だから人も自然の一部であることを思い出して、自然の中に生きそして死ぬという、ディアナの言にも一理ある。進歩が進歩であった時は良い。しかし進歩の歩みはいつしか停滞し出し、それでも人類は幼いくせに肥大化させた精神で、いつしか人は生物としての人であることを超えて自己の無限を信じるようになった。己が神になったと錯覚した人は、自然と離れすぎた。肥大化した技術をもてあそび、自分が立つ大地をも切り崩す。進んだ文化が人と人の間のつながりも希薄にする。他者が存在しなければ、己を確立することも出来ずひとりひとりの存在意義も失われた。――そこにあるのは同じ物が無数に増殖していく世界だ。ウィルスのようにただ増殖するだけの生命。そこの命の輝きがあるだろうか。ただ存続し、増殖するだけの生命に生きていく価値があるか。人が人から離れてまで人類は存続する価値が有るのか?

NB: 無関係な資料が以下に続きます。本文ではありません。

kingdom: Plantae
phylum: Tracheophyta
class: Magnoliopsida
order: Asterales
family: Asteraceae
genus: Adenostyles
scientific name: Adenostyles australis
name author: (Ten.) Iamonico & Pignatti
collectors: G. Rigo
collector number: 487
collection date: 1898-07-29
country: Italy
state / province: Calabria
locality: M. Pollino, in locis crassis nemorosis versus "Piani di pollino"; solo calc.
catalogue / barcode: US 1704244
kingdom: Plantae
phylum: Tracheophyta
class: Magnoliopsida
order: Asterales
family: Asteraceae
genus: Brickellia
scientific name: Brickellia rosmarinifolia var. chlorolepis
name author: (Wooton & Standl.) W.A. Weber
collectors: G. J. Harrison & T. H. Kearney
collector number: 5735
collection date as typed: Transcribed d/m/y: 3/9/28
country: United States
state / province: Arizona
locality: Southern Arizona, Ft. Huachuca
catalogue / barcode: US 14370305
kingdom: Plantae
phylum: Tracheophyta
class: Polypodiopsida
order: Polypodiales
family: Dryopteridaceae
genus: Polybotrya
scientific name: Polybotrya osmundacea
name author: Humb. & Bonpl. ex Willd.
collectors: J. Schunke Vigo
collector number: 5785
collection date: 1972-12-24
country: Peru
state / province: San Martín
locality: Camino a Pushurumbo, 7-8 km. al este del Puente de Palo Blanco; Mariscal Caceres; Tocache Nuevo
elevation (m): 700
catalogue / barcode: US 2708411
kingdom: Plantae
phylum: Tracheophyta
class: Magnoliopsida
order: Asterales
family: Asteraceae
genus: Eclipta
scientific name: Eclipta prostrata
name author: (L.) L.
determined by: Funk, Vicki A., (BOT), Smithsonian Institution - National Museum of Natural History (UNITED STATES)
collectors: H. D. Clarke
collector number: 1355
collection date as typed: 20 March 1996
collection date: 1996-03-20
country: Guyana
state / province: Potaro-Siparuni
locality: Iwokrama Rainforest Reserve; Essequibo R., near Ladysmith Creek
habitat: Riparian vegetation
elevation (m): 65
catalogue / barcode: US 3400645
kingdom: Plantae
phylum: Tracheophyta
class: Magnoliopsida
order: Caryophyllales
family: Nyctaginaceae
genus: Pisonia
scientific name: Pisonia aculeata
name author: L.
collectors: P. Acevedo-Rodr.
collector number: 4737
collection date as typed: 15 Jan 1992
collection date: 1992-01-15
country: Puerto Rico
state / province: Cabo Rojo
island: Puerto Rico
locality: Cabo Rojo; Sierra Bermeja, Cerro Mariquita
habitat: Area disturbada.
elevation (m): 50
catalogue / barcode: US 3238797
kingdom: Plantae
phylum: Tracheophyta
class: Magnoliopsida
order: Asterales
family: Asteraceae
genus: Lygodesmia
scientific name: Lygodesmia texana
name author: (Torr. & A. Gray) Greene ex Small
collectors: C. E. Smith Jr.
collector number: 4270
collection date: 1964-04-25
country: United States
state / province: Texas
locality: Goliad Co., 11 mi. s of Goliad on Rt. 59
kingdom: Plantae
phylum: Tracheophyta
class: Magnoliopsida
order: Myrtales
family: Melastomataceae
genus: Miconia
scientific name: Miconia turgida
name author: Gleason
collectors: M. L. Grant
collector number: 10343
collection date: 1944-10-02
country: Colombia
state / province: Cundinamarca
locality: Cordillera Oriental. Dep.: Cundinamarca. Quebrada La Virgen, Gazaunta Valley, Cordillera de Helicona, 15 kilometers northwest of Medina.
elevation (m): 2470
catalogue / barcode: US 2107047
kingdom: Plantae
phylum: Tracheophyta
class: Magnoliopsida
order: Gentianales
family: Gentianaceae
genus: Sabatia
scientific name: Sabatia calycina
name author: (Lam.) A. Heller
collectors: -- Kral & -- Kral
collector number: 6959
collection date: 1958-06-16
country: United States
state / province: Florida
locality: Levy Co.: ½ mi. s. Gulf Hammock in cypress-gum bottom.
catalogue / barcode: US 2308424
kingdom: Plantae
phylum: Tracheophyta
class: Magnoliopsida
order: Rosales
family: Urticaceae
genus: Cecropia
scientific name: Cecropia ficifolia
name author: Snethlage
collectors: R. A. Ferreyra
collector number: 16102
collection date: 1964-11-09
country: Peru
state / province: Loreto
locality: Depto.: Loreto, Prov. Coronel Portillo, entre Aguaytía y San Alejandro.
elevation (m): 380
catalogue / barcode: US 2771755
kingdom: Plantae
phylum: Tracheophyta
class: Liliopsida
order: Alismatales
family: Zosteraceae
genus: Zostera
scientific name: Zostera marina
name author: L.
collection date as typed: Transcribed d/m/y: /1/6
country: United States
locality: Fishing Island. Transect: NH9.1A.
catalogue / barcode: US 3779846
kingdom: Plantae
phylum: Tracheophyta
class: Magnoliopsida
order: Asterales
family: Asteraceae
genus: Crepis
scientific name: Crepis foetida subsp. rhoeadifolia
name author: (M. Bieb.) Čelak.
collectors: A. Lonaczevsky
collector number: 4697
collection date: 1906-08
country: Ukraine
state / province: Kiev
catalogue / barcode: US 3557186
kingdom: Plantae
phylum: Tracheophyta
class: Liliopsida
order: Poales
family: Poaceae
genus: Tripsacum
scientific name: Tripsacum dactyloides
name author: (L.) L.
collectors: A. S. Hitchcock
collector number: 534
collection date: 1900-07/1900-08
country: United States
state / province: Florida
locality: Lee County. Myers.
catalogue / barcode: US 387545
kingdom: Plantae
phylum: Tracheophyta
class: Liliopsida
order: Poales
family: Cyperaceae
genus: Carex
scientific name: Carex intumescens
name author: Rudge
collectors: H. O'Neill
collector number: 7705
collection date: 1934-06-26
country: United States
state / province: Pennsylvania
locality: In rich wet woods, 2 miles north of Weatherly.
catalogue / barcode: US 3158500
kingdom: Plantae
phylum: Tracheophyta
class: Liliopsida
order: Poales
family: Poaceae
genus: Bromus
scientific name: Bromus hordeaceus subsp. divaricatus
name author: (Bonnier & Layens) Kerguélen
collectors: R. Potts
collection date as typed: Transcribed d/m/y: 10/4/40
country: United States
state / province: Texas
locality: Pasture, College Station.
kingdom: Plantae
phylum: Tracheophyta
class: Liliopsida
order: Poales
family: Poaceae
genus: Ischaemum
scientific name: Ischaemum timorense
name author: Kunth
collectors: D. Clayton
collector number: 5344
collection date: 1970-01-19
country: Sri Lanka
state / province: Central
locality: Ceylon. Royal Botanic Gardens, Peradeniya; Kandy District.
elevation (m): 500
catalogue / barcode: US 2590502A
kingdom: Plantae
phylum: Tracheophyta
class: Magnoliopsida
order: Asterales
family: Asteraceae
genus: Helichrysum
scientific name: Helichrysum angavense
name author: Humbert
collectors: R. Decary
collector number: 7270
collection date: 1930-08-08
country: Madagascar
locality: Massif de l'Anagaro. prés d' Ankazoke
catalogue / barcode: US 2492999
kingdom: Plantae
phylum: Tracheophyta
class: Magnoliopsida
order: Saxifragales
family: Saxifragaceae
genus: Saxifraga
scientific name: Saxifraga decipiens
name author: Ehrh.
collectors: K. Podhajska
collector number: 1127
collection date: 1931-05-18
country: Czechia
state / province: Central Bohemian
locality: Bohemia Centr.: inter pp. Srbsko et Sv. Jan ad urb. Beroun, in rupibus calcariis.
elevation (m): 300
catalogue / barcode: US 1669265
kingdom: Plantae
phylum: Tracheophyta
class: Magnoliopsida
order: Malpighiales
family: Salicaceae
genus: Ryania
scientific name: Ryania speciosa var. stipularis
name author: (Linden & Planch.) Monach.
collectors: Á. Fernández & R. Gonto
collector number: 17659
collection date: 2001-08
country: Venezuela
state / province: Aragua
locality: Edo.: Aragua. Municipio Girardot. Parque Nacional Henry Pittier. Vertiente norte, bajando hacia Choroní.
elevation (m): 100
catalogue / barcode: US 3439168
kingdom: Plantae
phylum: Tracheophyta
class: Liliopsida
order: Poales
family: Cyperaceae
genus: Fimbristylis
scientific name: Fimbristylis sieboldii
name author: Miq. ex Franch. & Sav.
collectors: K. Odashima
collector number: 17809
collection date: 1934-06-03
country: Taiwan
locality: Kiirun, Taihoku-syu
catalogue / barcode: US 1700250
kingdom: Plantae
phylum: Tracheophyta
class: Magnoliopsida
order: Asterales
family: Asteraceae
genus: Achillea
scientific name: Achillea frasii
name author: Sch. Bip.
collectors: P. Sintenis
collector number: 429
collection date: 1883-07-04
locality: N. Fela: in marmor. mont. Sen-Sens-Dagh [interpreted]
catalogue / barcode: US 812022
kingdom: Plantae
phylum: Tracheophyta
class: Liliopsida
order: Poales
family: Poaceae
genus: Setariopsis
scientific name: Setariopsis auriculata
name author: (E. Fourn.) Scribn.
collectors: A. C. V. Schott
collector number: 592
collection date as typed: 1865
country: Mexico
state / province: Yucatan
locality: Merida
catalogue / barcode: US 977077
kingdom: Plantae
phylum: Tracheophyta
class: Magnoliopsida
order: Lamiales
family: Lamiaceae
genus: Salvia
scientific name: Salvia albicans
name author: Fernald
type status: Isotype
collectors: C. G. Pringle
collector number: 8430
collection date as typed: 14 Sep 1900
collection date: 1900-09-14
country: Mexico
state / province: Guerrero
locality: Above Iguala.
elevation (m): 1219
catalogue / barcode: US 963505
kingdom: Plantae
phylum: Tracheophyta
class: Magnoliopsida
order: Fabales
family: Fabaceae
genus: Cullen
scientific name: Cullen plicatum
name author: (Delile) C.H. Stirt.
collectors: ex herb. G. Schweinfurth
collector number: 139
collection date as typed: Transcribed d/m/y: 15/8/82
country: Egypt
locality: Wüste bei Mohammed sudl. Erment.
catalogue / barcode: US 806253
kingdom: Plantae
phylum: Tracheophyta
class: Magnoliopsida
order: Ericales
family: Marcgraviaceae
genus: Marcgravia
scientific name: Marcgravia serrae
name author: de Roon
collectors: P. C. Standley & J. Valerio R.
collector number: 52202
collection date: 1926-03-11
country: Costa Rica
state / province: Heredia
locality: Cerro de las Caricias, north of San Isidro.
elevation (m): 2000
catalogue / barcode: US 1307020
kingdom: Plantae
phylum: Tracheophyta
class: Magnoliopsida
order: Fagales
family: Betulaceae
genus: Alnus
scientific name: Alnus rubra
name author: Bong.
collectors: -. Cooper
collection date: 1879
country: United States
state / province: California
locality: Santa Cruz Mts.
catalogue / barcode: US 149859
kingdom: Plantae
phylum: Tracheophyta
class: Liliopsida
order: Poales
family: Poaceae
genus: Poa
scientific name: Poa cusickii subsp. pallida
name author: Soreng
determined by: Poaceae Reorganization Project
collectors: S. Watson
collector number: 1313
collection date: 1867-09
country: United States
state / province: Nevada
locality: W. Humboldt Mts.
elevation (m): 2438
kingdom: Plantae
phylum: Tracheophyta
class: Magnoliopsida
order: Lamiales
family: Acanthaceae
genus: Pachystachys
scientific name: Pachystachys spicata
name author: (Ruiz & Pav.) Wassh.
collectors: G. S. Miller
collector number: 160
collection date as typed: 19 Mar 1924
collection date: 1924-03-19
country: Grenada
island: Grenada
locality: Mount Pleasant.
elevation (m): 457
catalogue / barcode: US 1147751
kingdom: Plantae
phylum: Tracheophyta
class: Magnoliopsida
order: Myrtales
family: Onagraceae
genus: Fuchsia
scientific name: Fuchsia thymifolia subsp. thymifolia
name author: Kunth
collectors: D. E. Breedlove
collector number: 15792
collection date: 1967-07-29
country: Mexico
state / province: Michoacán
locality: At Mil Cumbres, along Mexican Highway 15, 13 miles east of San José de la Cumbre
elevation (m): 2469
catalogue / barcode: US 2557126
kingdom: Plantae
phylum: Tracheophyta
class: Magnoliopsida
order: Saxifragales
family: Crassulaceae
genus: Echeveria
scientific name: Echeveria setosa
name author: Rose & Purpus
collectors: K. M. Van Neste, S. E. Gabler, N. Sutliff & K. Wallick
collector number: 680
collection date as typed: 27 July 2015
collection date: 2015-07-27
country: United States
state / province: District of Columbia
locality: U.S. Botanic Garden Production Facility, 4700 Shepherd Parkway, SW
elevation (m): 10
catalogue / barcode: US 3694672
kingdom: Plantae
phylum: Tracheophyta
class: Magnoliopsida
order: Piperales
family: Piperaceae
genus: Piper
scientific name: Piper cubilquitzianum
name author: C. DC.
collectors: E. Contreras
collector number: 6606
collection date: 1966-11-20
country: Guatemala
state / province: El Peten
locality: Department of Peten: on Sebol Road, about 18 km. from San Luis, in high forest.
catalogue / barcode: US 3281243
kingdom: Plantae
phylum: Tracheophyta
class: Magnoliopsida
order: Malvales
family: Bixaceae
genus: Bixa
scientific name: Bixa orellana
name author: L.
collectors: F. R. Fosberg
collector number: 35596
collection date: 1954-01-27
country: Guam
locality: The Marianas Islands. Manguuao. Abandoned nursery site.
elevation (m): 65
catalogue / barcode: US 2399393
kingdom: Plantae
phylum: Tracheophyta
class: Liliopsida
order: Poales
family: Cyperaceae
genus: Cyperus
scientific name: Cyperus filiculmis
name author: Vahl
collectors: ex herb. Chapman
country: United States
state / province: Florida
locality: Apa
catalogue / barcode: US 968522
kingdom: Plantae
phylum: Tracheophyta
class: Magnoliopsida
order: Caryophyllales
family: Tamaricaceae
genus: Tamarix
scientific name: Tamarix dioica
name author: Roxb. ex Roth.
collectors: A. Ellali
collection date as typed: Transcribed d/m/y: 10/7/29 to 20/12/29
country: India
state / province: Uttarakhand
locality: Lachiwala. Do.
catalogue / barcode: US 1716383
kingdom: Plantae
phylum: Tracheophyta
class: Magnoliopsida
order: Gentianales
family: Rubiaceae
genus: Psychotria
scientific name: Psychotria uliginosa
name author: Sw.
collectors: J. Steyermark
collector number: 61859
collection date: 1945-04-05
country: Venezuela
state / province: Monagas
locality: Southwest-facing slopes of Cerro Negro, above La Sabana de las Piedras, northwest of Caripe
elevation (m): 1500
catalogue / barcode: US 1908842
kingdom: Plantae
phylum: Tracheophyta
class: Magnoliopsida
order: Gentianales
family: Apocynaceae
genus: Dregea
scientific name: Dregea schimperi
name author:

「∀(ターンA)」には、「初めからやり直す」という意味がある。この『∀』の物語は一度行き付いた文明を持ちながらそれによって滅びた人々が、もう一度初めからやり直す物語である。なぜ「A」が逆さまの「∀」となっているのか。 ――それは初めに戻るとしても、かつての「A」とは違う「A」であってほしいという願いが込められているからだと思うのだ。――人類は進歩できる。歩みは鈍く過ちを繰り返すかもしれないが、それでも少しずつ変わっていく――そのはずであるという。しかしもしかしたら作品の語られたように、人も歴史も、「A」と「∀」の間を空を舞う木の葉のように行き気いして遂には地の落ちて朽ちるだけの存在なのかもしれない。しかし少なくとも、終章でのキエルやフラン、キースたちの生活には輝きがあった。絶望に追いやられながら、そこから立ち上がり生きていく人々の生命には輝きがあった。――人々は間違い、そのために多くの人たちが死んだ。失われたもの、変わってしまったもの、それは取り返しのつかないことだ。しかしそれでも人々は歩みを止めるべきではないと思う。進み、そのつど取り返しのつかない間違いを犯しても、少しづつ人は進みつづけるべきだ。間違っても進みつづけることで、いつしか人はその道具にあった精神を手に入れることができるかもしれない。――ただ巡リ続けるだけの生から少しは違う生へ。すくなくとも進むべき道がある限り人は忌まないはずだ。人は生まれ育ち新たな種子を育んで死んでいく。それを繰り返す。しかし残された種子から生まれてくる人は親とは違うはずだ。こうやって人は少し死と再生を繰り返しながら少しずつ形を変えて登っていくのだろう。「A」ではない「∀」へ。――そしてそこにこそ人の輝きがあるのだと思う。
月か地球へ降り立った少年・ロランは過酷な旅の果てに再び同じ地へと辿りついた。ロランはそこで最初の時と同じように河に金魚のメリーを浮かべてみる。――同じ場所での同じシチュエーション。はじめと最後が繋がる。――傍観者としてただ巡るだけの絶望の旅。――しかしそれはかつてとは違う何かなのだ。
――初めて出会った場所で再びロランと出会ったソシエの笑顔には何にも変えがたい煌きがあったではないか。